Ela lembra as dificuldades que enfrenta ao passar pela via, de chão batido. “É muito difícil. Já passamos por muito perrengue nessas estradas e o nosso sonho sempre foi que viesse o asfalto para nós, para os agricultores e para os vizinhos. Não é só para a gente, tem muitos agricultores que precisam. Agora vai sair o asfalto. É um sonho”, celebrou. “Quando eu vim morar aqui com o meu esposo, nós andávamos de carro e eu dizia ‘será que um dia nós vamos ver asfalto aqui?’. Agora terá.”
Na outra ponta da estrada, em Santa Maria do Oeste, o aposentado Teófilo Tomen, 75 anos, sofreu muito ao longo da vida para chegar até a cidade vizinha. “Sempre utilizei essa estrada e, do jeito que estava, era complicado, mas hoje temos esperança de que vai melhorar. Esse asfalto é nota 10. Vai ligar os dois municípios e nos tirar desse sofrimento que ainda existia aqui. Estão de parabéns”, comentou.
MAQUINÁRIOS – Além da pavimentação, ambas as cidades receberam novos equipamentos adquiridos com recursos do Estado para renovar o parque de máquinas. No caso de Campina do Simão, foi destinado R$ 3,9 milhões para compra de um caminhão caçamba, uma retroescavadeira, um rolo compactador, uma escavadeira e uma motoniveladora. Entre maquinários e o trecho local da Estrada Piquiri, são R$ 35,2 milhões em investimentos do Estado na zona rural da cidade.
Para Santa Maria do Oeste, a prefeitura adquiriu uma pá carregadeira, uma retroescavadeira, um rolo compactador, um trator de esteiras e uma escavadeira, somando R$ 4,1 milhões.

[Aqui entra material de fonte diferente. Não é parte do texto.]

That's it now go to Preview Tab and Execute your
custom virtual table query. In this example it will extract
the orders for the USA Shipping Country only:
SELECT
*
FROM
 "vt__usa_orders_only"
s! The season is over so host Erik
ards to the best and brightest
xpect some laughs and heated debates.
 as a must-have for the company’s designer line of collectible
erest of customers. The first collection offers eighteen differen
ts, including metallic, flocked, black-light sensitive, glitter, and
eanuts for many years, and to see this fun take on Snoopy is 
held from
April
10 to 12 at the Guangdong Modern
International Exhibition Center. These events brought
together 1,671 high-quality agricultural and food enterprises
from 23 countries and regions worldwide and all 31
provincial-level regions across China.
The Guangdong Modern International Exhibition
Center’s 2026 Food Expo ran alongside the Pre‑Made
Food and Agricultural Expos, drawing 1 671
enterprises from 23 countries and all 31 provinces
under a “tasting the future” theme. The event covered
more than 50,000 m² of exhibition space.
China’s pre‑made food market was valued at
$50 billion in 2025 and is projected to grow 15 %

Com o investimento da estrada rural, o município recebeu R$ 17,1 milhões em recursos estaduais.
ESTRADA BOA – Tanto as pavimentações na área rural quanto a compra e entrega de maquinários para as gestões municipais fazem parte do programa Estrada Boa, da Secretaria de Estado da Agricultura e do Abastecimento (Seab).
Lançado em 2025, o programa está investindo mais de R$ 3,6 bilhões para melhoria da infraestrutura viária rural no Estado. As ações contemplaram, até o momento, cerca de 270 municípios e 452 trechos de estradas, totalizando 2.780 quilômetros que vão ligar comunidades rurais, cooperativas, agroindústrias e distritos ao restante da malha viária paranaense.
Das obras previstas, 215 já foram iniciadas, enquanto que 91 encontram-se com processo licitatório em andamento e 146 possuem editais de licitação homologados, demonstrando o avanço contínuo do programa e o compromisso da iniciativa com a ampliação da mobilidade, o fortalecimento da logística rural, o escoamento da produção agropecuária e a promoção do desenvolvimento econômico e social dos municípios atendidos.
PARTE URBANA – Campina do Simão também foi contemplada com recursos voltados à área urbana. São R$ 5,4 milhões destinados à pavimentação de diversas ruas com CBUQ e blocos de concreto intertravados (paver) pelo Asfalto Novo, Vida Nova, da Secretaria de Estado das Cidades (Secid). Estão inclusos nos serviços terraplanagem, drenagem, base e sub-base, revestimentos, meio-fio, sarjeta, urbanização e sinalização de trânsito.
Na área de lazer, será construída uma praça na Avenida João Ferreira Neves, contendo pergolado em madeira com vidro laminado, bancos de madeira e concreto, monumentos, fonte d’água e luminárias. O investimento é de R$ 893 mil. A prefeitura já está autorizada a fazer a licitação.
PRESENÇAS – Participaram do evento o deputado federal Sandro Alex; o presidente da Assembleia Legislativa, deputado estadual Alexandre Curi; os deputados estaduais Marcio Nunes e Artagão Júnior; prefeitos e demais lideranças da região.